7. 04.23.2019 22:41 EST New server in Dallas is licensed by CloudLinux / cPanel and ready for account restore.
8. 04.23.2019 22:45 EST Data transfer from New York to Dallas has been initiated (offsite backups).
9. 04.23.2019 22:51 EST Multiple attempts to power up server rack and run FSCK (file system check). FSCK freezes 2 times because of power issues.
10. 04.23.2019 23:55 EST Data center engineer, sent to check server hardware, noticed unexpected shutdown of entire rack.
11. 04.24.2019 00:10 EST Offsite backup transfer has been completed.
12. 04.24.2019 00:35 EST Power cord has been replaced. Network switches, firewalls and server were rebooted after unexpected shut down.
13. 04.24.2019 02:09 EST FSCK has been finished on BARRACUDA server. SSD disks are OK.
14. 04.24.2019 02:11 EST BARRACUDA server has been rebooted.
15. 04.24.2019 02:14 EST no errors found after reboot. System is online.
16. 04.24.2019 02:15 EST auto notification call from external monitoring station that server is online.
17. 04.24.2019 03:10 EST we didn't find any system corruption nor file loss. Server is online and stable.
18. 04.24.2019 03:10 EST emergency restore has been cancelled, an outage investigation initiated.
In order to prevent such issues in the future, WestNIC made or will make following improvements:
1. In case of complete power loss / network loss in Dallas data center, upgrade support desk to Cloud Desk by June 1st, 2019
2. Regular (monthly) DC inspections by WestNIC staff. 3. DC assigned to us new 24/7 emergency contact. 4. Offsite backup system is insufficient.
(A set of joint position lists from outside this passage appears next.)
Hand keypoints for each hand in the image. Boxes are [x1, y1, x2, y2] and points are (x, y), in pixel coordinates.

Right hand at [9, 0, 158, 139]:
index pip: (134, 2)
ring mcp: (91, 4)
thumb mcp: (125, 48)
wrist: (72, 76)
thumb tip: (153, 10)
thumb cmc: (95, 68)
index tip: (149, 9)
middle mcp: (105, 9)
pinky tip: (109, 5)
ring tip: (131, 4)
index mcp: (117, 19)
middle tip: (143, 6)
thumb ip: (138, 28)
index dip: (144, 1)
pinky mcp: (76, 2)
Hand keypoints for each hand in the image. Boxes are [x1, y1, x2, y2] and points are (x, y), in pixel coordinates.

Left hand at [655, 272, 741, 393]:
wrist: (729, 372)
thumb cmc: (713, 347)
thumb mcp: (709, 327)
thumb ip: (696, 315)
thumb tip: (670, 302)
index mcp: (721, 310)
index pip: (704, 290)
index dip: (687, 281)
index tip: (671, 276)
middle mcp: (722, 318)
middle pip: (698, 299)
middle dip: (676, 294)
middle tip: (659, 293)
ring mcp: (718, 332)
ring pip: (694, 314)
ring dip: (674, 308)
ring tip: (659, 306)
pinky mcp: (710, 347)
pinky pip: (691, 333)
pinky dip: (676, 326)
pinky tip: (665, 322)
Local (same data center) weekly backups are needed. 5. Online chat was operational during emergency event. However, we need to populate other support channels like Twitter, Facebook and Discord. 6. New, strict SLA (Service Level Agreement) policy is needed.
Thank you for your patience and cooperation during server outage. We do apologize for the inconvenience.
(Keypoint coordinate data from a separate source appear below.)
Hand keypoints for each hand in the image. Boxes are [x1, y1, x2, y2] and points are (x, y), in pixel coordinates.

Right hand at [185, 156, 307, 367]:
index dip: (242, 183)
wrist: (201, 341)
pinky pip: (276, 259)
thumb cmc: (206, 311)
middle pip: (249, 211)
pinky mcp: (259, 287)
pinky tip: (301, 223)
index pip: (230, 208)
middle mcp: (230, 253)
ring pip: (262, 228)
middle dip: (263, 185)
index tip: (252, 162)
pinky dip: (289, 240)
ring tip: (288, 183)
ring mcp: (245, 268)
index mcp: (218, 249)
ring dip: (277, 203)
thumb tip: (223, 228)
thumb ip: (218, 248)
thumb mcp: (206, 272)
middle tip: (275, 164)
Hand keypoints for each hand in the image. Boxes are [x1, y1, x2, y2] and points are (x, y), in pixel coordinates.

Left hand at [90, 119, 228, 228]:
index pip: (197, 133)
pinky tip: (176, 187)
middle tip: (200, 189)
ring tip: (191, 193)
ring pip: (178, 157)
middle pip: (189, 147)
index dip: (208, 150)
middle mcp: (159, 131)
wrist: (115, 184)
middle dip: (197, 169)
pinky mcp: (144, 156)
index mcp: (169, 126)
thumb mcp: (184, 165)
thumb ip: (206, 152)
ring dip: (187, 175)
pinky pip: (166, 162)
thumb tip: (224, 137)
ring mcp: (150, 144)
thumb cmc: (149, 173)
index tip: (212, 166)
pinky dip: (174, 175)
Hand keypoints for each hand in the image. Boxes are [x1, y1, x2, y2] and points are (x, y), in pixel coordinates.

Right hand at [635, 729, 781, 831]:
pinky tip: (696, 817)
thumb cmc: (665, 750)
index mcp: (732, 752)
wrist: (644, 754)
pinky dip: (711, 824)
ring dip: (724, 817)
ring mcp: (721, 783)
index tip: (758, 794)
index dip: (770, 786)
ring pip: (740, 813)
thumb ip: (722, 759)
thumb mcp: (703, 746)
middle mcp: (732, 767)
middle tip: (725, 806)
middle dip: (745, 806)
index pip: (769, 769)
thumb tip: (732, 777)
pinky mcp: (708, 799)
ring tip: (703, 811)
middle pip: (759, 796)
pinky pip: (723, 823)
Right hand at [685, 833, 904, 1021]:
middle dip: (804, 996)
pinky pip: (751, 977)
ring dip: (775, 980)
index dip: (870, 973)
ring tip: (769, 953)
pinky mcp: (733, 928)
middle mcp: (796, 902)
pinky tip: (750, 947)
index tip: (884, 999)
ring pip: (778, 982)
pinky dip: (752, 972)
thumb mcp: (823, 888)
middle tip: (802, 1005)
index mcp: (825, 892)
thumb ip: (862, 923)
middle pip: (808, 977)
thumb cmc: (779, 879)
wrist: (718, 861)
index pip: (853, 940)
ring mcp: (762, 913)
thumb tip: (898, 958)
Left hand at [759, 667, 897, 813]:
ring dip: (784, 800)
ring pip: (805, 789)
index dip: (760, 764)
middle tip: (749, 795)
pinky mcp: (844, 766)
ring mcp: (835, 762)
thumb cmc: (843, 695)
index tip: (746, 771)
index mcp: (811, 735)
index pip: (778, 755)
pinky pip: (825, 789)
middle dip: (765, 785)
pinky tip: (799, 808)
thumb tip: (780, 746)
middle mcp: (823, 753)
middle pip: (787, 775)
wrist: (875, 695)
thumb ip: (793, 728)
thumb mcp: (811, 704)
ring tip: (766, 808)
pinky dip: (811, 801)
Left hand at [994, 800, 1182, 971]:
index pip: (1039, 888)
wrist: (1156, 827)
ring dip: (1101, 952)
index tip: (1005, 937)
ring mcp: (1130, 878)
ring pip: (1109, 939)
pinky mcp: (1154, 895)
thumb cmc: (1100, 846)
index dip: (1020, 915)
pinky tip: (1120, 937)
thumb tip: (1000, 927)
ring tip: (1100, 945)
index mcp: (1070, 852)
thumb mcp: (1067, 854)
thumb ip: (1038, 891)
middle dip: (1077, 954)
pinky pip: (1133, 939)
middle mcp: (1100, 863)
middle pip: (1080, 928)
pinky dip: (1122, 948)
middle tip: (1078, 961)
04.23.2019 2:09 EST Access to BARRACUDA server has been restored with third manual FSCK on primary SSDs. It seems that server rack lost the power and then got stuck after reboot. We're going to investigate this issue closely to prevent such long outages in the future. We do appreciate your patience and cooperation during this event. "Barracuda" server was online since October 2015 with excellent uptime.
04.23.2019 21:57 EST Unfortunately, BARRACUDA server got stuck during FSCK. System files may have been corrupted. We're analyzing disk partitions and preparing for full restore. ETA will be set right after SSD replacement / OS reload.
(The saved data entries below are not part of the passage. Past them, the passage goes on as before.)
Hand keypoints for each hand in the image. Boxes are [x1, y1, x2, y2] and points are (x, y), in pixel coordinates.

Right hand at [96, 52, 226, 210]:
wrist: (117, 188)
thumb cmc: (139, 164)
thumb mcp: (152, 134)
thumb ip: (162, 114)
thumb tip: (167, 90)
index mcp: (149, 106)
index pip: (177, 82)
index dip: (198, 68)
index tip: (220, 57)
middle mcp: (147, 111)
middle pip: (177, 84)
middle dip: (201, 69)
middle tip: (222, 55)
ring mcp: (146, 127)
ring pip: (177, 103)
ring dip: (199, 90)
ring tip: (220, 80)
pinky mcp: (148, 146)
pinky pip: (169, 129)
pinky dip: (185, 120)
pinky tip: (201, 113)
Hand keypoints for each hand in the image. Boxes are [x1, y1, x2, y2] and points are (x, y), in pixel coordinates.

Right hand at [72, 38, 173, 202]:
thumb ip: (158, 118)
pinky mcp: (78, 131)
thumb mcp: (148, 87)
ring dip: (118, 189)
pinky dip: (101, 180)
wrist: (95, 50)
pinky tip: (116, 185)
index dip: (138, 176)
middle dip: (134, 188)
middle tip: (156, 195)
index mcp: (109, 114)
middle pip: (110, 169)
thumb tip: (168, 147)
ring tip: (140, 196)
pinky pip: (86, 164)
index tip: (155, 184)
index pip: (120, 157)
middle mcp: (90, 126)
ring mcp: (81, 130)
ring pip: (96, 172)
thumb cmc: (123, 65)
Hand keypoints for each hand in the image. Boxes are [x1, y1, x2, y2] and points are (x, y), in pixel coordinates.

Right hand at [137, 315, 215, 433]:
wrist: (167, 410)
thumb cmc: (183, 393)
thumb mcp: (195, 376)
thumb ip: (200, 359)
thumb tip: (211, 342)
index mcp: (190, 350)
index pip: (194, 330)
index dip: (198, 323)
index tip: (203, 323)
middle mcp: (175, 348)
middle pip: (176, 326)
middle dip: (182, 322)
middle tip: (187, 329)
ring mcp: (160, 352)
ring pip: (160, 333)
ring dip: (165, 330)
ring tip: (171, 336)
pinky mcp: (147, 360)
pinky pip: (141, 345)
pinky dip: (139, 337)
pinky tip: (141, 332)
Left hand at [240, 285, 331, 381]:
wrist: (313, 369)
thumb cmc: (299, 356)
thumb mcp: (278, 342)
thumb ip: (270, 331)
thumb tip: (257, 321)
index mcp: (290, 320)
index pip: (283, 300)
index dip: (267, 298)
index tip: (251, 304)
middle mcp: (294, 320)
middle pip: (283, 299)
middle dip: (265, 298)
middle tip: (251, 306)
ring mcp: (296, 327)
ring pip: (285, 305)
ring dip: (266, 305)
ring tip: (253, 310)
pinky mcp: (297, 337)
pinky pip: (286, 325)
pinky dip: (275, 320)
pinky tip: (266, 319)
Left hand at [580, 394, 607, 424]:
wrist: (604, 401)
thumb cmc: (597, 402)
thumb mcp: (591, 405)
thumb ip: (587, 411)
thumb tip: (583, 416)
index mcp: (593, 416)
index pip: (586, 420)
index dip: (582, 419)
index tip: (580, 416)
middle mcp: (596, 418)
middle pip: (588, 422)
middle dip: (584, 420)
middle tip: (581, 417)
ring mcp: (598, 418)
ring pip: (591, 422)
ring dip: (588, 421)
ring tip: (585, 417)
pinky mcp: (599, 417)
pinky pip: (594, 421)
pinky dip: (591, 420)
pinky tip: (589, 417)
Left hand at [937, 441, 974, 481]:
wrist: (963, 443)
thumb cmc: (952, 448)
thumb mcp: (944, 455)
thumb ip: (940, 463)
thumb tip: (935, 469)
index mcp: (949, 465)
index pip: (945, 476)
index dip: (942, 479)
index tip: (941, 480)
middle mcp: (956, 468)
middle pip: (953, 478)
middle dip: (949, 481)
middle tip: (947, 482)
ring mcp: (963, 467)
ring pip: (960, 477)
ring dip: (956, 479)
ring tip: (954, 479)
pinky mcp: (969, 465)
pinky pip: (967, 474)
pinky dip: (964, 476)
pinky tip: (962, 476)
04.23.2019 20:25 EST BARRACUDA server didn't come after power failure in data center (stuck at auto FSCK). We're running manual FSCK. It may take up to 2 hours. Thank you for your patience.
04.23.2019 17:27 EST BARRACUDA server isn't accessible. We're investigating this outage. We do apologize for the inconvenience. ETA: unknown.
03.24.2019 21:41 EST Secondary DNS server (ns2.westnic.net) has been upgraded. New IP: 18.104.22.168. If you use own name servers ("private DNS"), please replace old IP 22.214.171.124 with new one: 126.96.36.199 at your domain registrar (host records).